Using multiple collections as a means to scale vertically rather than horizontally through a cluster, as MongoDB is designed to, is considered (quite often) bad practice for large scale websites; as such 12K collections is normally considered something that people will never, and should never, ascertain.
No More Limits!
As other answers have stated - this is determined by the size of the namespace file. This was previously an issue, because it had a default limit of 16mb and a max of 2gb. However with the release of MongoDB 3.0 and the WiredTiger storage engine, it looks like this limit has been removed. WiredTiger seems to be better in almost every way, so I see little reason for anyone to use the old engine, except for legacy support reasons. From the site:
For the MMAPv1 storage engine, namespace files can be no larger than
2047 megabytes.
By default namespace files are 16 megabytes. You can configure the
size using the nsSize option.
The WiredTiger storage engine is not subject to this limitation.
http://docs.mongodb.org/manual/reference/limits/
A little background:
Every time mongo creates a database, it creates a namespace (db.ns) file for it. The namespace (or collections as you might want to call it) file holds the metadata about the collection. By default the namespace file is 16MB in size, though you can increase the size manually. The metadata for each collections is 648 bytes + some overhead bytes. Divide that by 16MB and you get approximately 24000 namespaces per database. You can start mongo by specifying a larger namespace file and that will let you create more collections per database.
The idea behind any default configuration is to not bother the user with every single detail (and configurable knob) and choose one that generally works for most people. Also, viability does go hand in hand with best/good design practices. As Chris said, consider the shape of your data and decide accordingly.
As others mention, the default namespace size is 16MB and you can get about 24000 namespace entries. Actually my 64 bit instance in Ubuntu topped out at 23684 using the default 16MB namespace file.
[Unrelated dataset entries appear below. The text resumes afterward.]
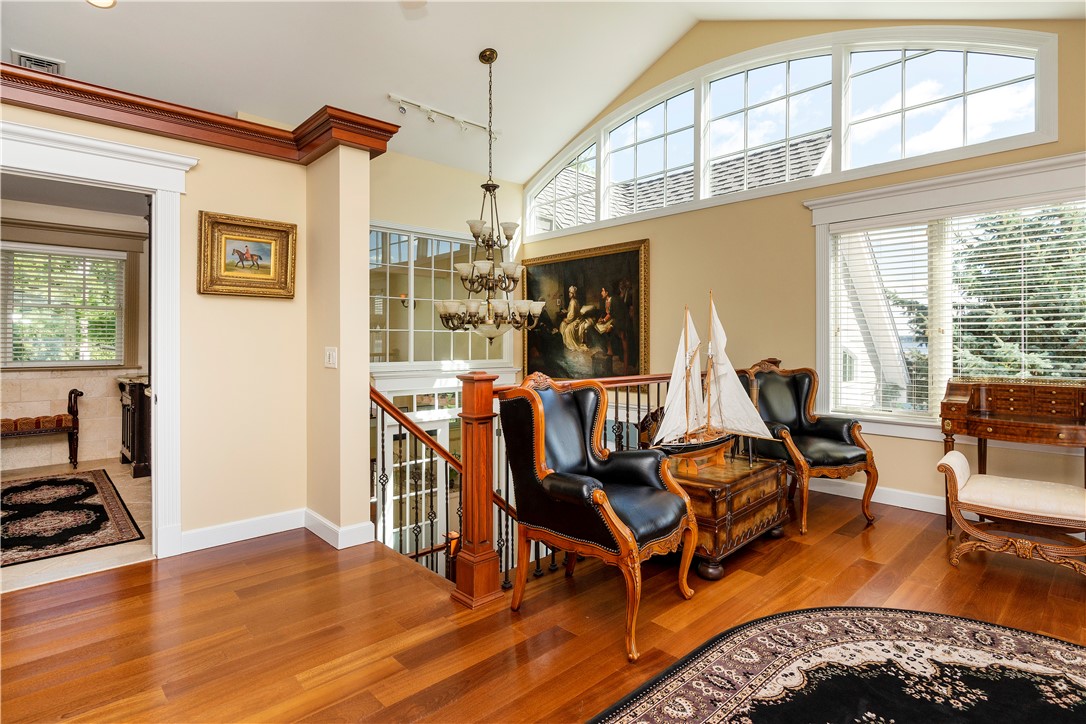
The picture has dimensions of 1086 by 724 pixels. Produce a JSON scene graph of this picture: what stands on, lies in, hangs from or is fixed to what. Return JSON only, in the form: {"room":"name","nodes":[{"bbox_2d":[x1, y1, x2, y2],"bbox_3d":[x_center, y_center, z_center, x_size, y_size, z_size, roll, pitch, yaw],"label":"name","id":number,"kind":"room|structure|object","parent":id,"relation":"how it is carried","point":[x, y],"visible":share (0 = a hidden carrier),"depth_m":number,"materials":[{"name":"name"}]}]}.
{"room":"living room","nodes":[
{"label":"living room","id":0,"kind":"room"},
{"bbox_2d":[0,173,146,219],"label":"far room ceiling","id":1,"kind":"structure","parent":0,"point":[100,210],"depth_m":4.61,"materials":[{"name":"white paint"}]},
{"bbox_2d":[0,195,148,471],"bbox_3d":[-5.353,-0.261,4.861,2.974,2.717,0.156,0,0,-43],"label":"bathroom wall","id":2,"kind":"structure","parent":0,"point":[66,387],"depth_m":5.14,"materials":[{"name":"beige paint"}]},
{"bbox_2d":[0,244,125,368],"bbox_3d":[-5.300,-0.557,5.125,1.374,1.313,0.162,0,0,-43],"label":"bathroom window","id":3,"kind":"structure","parent":2,"relation":"in","point":[30,362],"depth_m":5.20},
{"bbox_2d":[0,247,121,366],"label":"window blind","id":4,"kind":"object","parent":3,"relation":"attached to","point":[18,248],"visible":0.79,"depth_m":5.19,"materials":[{"name":"white plastic"}]},
{"bbox_2d":[0,459,152,591],"bbox_3d":[-3.955,1.156,3.553,2.778,0.105,3.661,0,0,-43],"label":"tile floor","id":5,"kind":"structure","parent":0,"point":[35,564],"depth_m":2.94,"materials":[{"name":"beige tile"}]},
{"bbox_2d":[0,387,80,467],"bbox_3d":[-5.182,0.693,4.592,1.105,0.810,0.391,0,0,-43],"label":"bench","id":6,"kind":"object","parent":5,"relation":"on","point":[73,429],"visible":0.99,"depth_m":4.73,"materials":[{"name":"brown wood"}]},
{"bbox_2d":[0,469,145,567],"bbox_3d":[-3.809,1.098,3.411,1.284,0.011,2.159,0,0,-43],"label":"rug","id":7,"kind":"object","parent":5,"relation":"on","point":[43,482],"visible":1,"depth_m":3.39,"materials":[{"name":"carpet"}]},
{"bbox_2d":[116,375,151,477],"bbox_3d":[-4.018,0.628,5.012,0.508,0.919,0.913,0,0,-43],"label":"dark cabinet","id":8,"kind":"object","parent":5,"relation":"on","point":[143,389],"visible":0.51,"depth_m":4.63,"materials":[{"name":"brown wood"}]},
{"bbox_2d":[0,94,336,558],"bbox_3d":[-2.826,-0.146,2.183,3.189,2.556,0.163,0,0,-43],"label":"left wall","id":9,"kind":"structure","parent":0,"point":[196,207],"depth_m":2.96,"materials":[{"name":"beige paint"}]},
{"bbox_2d":[0,110,193,560],"bbox_3d":[-2.502,-0.008,2.446,1.233,2.220,0.307,0,0,-43],"label":"door frame","id":10,"kind":"structure","parent":9,"relation":"attached to","point":[158,437],"depth_m":2.70,"materials":[{"name":"white paint"}]},
{"bbox_2d":[0,62,399,165],"bbox_3d":[-2.521,-1.314,2.058,3.644,0.150,0.829,0,0,-43],"label":"crown molding","id":11,"kind":"structure","parent":9,"relation":"attached to","point":[190,117],"depth_m":2.62,"materials":[{"name":"brown wood"}]},
{"bbox_2d":[177,508,303,553],"bbox_3d":[-1.766,1.049,2.823,1.421,0.122,0.231,0,0,-43],"label":"baseboard","id":12,"kind":"structure","parent":9,"relation":"attached to","point":[264,532],"depth_m":2.94,"materials":[{"name":"white paint"}]},
{"bbox_2d":[198,211,296,298],"bbox_3d":[-1.784,-0.630,2.938,0.530,0.471,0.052,0,0,-43],"label":"framed picture","id":13,"kind":"object","parent":9,"relation":"attached to","point":[287,239],"visible":0.99,"depth_m":2.92,"materials":[{"name":"gold"}]},
{"bbox_2d":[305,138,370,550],"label":"wall column","id":14,"kind":"structure","parent":0,"point":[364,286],"depth_m":2.94,"materials":[{"name":"beige paint"}]},
{"bbox_2d":[324,346,337,368],"bbox_3d":[-1.279,-0.021,2.897,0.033,0.124,0.116,0,0,-43],"label":"light switch","id":15,"kind":"object","parent":14,"relation":"attached to","point":[332,355],"visible":0.98,"depth_m":2.89,"materials":[{"name":"white plastic"}]},
{"bbox_2d":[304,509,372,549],"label":"baseboard","id":16,"kind":"structure","parent":14,"relation":"attached to","point":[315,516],"depth_m":2.89,"materials":[{"name":"white paint"}]},
{"bbox_2d":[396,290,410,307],"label":"wall sconce","id":17,"kind":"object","parent":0,"point":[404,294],"visible":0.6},
{"bbox_2d":[367,149,524,381],"bbox_3d":[-1.510,-0.164,5.616,3.060,4.873,0.186,0,0,-43],"label":"entry wall","id":18,"kind":"structure","parent":0,"point":[438,222],"depth_m":5.71,"materials":[{"name":"beige paint"}]},
{"bbox_2d":[376,386,461,566],"bbox_3d":[-1.274,1.552,5.568,1.477,2.334,0.125,0,0,-43],"label":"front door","id":19,"kind":"structure","parent":18,"relation":"in","point":[396,497],"depth_m":5.47,"materials":[{"name":"white glass"}]},
{"bbox_2d":[368,222,510,368],"bbox_3d":[-1.297,-0.717,5.823,2.083,1.644,0.131,0,0,-43],"label":"transom window","id":20,"kind":"structure","parent":18,"relation":"in","point":[419,357],"depth_m":5.66,"materials":[{"name":"glass"}]},
{"bbox_2d":[0,0,1083,182],"bbox_3d":[-0.656,-2.895,2.535,7.412,1.164,7.782,0,0,-43],"label":"ceiling","id":21,"kind":"structure","parent":0,"point":[462,49],"depth_m":4.21,"materials":[{"name":"white paint"}]},
{"bbox_2d":[10,49,65,74],"bbox_3d":[-3.544,-2.063,3.383,0.243,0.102,0.211,0,0,-43],"label":"air vent","id":22,"kind":"object","parent":21,"relation":"attached to","point":[20,58],"visible":0.64,"depth_m":3.38,"materials":[{"name":"white metal"}]},
{"bbox_2d":[86,0,116,8],"bbox_3d":[-2.701,-2.209,2.902,0.196,0.053,0.194,0,0,18],"label":"recessed light","id":23,"kind":"object","parent":21,"relation":"attached to","point":[98,1],"visible":0.96,"depth_m":2.96,"materials":[{"name":"white"}]},
{"bbox_2d":[389,93,495,139],"bbox_3d":[-0.987,-2.515,5.051,1.245,0.195,0.102,0,0,-43],"label":"track light","id":24,"kind":"object","parent":21,"relation":"attached to","point":[430,110],"visible":0.96,"depth_m":4.97,"materials":[{"name":"white metal"}]},
{"bbox_2d":[438,46,544,343],"bbox_3d":[-0.454,-1.482,4.377,0.892,2.699,0.901,0,0,-43],"label":"chandelier","id":25,"kind":"object","parent":21,"relation":"hanging from","point":[494,186],"visible":1,"depth_m":4.27,"materials":[{"name":"metal"}]},
{"bbox_2d":[0,484,1085,723],"bbox_3d":[0.319,1.228,1.246,6.760,0.240,5.861,0,0,-43],"label":"wood floor","id":26,"kind":"structure","parent":0,"point":[141,575],"depth_m":2.05,"materials":[{"name":"brown wood"}]},
{"bbox_2d":[370,368,680,593],"bbox_3d":[0.254,0.592,3.322,3.071,1.261,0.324,0,0,-43],"label":"stair railing","id":27,"kind":"object","parent":26,"relation":"on","point":[628,408],"visible":0.33,"depth_m":2.58,"materials":[{"name":"brown wood"}]},
{"bbox_2d":[498,373,699,661],"bbox_3d":[0.264,0.596,2.254,0.707,1.052,0.753,0,0,-43],"label":"armchair","id":28,"kind":"object","parent":26,"relation":"on","point":[538,406],"visible":0.99,"depth_m":2.18,"materials":[{"name":"black leather"}]},
{"bbox_2d":[659,451,789,579],"bbox_3d":[1.013,0.869,2.914,0.883,0.467,0.590,0,0,-43],"label":"wooden chest","id":29,"kind":"object","parent":26,"relation":"on","point":[764,490],"visible":0.7,"depth_m":2.63,"materials":[{"name":"brown wood"}]},
{"bbox_2d":[649,292,777,471],"bbox_3d":[0.991,0.108,2.900,0.841,1.021,0.287,0,0,-25],"label":"model sailboat","id":30,"kind":"object","parent":29,"relation":"on","point":[708,421],"visible":0.98,"depth_m":2.88,"materials":[{"name":"wood"}]},
{"bbox_2d":[738,357,878,533],"bbox_3d":[1.862,0.539,3.501,0.764,1.094,0.801,0,0,-22],"label":"armchair","id":31,"kind":"object","parent":26,"relation":"on","point":[829,431],"visible":0.85,"depth_m":3.43,"materials":[{"name":"black leather"}]},
{"bbox_2d":[593,607,1085,723],"bbox_3d":[1.160,1.104,0.822,2.458,0.011,2.238,0,0,-43],"label":"area rug","id":32,"kind":"object","parent":26,"relation":"on","point":[755,638],"visible":0.99,"depth_m":1.68,"materials":[{"name":"carpet"}]},
{"bbox_2d":[936,376,1085,533],"bbox_3d":[2.892,0.611,2.901,0.552,0.968,0.786,0,0,-43],"label":"writing desk","id":33,"kind":"object","parent":26,"relation":"on","point":[978,387],"visible":0.86,"depth_m":2.89,"materials":[{"name":"brown wood"}]},
{"bbox_2d":[937,449,1085,577],"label":"bench","id":34,"kind":"object","parent":26,"relation":"on","point":[948,456],"visible":1,"depth_m":2.53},
{"bbox_2d":[530,12,1085,516],"bbox_3d":[2.068,-0.556,4.414,0.174,5.682,6.304,0,0,-43],"label":"window wall","id":35,"kind":"structure","parent":0,"point":[653,237],"depth_m":4.31,"materials":[{"name":"beige paint"}]},
{"bbox_2d":[520,238,651,383],"bbox_3d":[0.433,-0.518,5.921,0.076,1.697,2.033,0,0,-43],"label":"large painting","id":36,"kind":"object","parent":35,"relation":"attached to","point":[557,264],"visible":0.86,"depth_m":5.80},
{"bbox_2d":[527,26,1061,236],"bbox_3d":[1.669,-2.166,4.885,0.152,1.234,4.959,0,0,-43],"label":"arched window","id":37,"kind":"structure","parent":35,"relation":"in","point":[849,64],"depth_m":4.17,"materials":[{"name":"glass"}]},
{"bbox_2d":[813,478,946,515],"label":"baseboard","id":38,"kind":"structure","parent":35,"relation":"attached to","point":[855,497],"depth_m":3.68,"materials":[{"name":"white paint"}]},
{"bbox_2d":[807,146,1085,437],"bbox_3d":[2.935,-0.385,3.385,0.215,1.867,1.896,0,0,-43],"label":"window","id":39,"kind":"structure","parent":35,"relation":"in","point":[961,176],"depth_m":3.57,"materials":[{"name":"white glass"}]},
{"bbox_2d":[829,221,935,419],"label":"window blind","id":40,"kind":"object","parent":39,"relation":"attached to","point":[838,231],"visible":0.91,"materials":[{"name":"white plastic"}]},
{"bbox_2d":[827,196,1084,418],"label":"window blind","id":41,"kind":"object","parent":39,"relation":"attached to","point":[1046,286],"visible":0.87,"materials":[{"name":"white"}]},
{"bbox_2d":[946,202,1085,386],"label":"window blind","id":42,"kind":"object","parent":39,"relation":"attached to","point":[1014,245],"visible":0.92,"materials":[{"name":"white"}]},
{"label":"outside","id":43,"kind":"structure","parent":0,"visible":0},
{"label":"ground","id":44,"kind":"structure","parent":43,"visible":0},
{"bbox_2d":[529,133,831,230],"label":"roof","id":45,"kind":"structure","parent":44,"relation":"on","point":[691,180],"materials":[{"name":"grey"}]},
{"bbox_2d":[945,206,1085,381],"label":"tree","id":46,"kind":"object","parent":44,"relation":"on","point":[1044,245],"visible":0.42,"depth_m":6.94,"materials":[{"name":"plant"}]}
]}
One important thing that isn't mentioned in the FAQ is that indexes also use namespace slots.
You can count the namespace entries with:
db.system.namespaces.count()
And it's also interesting to actually take a look at what's in there:
db.system.namespaces.find()
Set your limit higher than what you think you need because once a database is created, the namespace file cannot be extended (as far as I understand - if there is a way, please tell me!!!).
Practically, I have never run across a maximum. But I've definitely never gone beyond the 24,000 collection limit. I'm pretty sure I've never hit more than 200, other than when I was performance testing the thing. I have to admit, I think it sounds like an awful lot of chaos to have that many collections in a single database, rather than grouping like data in to their own collections.
Consider the shape of your data and business rules. If your data needs to be laid out such that you must have the data separated in to different logical groupings for your multi-tenant app, then you probably should consider other data stores. Because while Mongo is great, the fact that they put a limit on the amount of collections at all tells me that they know there is some theoretical limit where performance is effected.
Perhaps you should consider a store that would match the data shape? Riak, for example, has an unlimited number of 'buckets' (without theoretical maximum) that you can have in your application. One bucket per account is perfectly doable, but you sacrifice some querability by going that direction.
Otherwise, you may want to follow a more relational model of grouping like with like. In my view, Mongo feels like a half-way point between relational databases and key-value stores. That means that it's more easy to conceptualize it coming from a relational database world.
There seems to be a massive overhead for maintaining collections. I've just reduced a database which had around 1.5mio documents in 11000 collections to one with the same number of documents in around 300 collections; this has reduced the size of the database from 8GB to 1GB. I'm not familiar with the inner workings of MongoDB so this may be obvious but I thought might be worth noting in this context.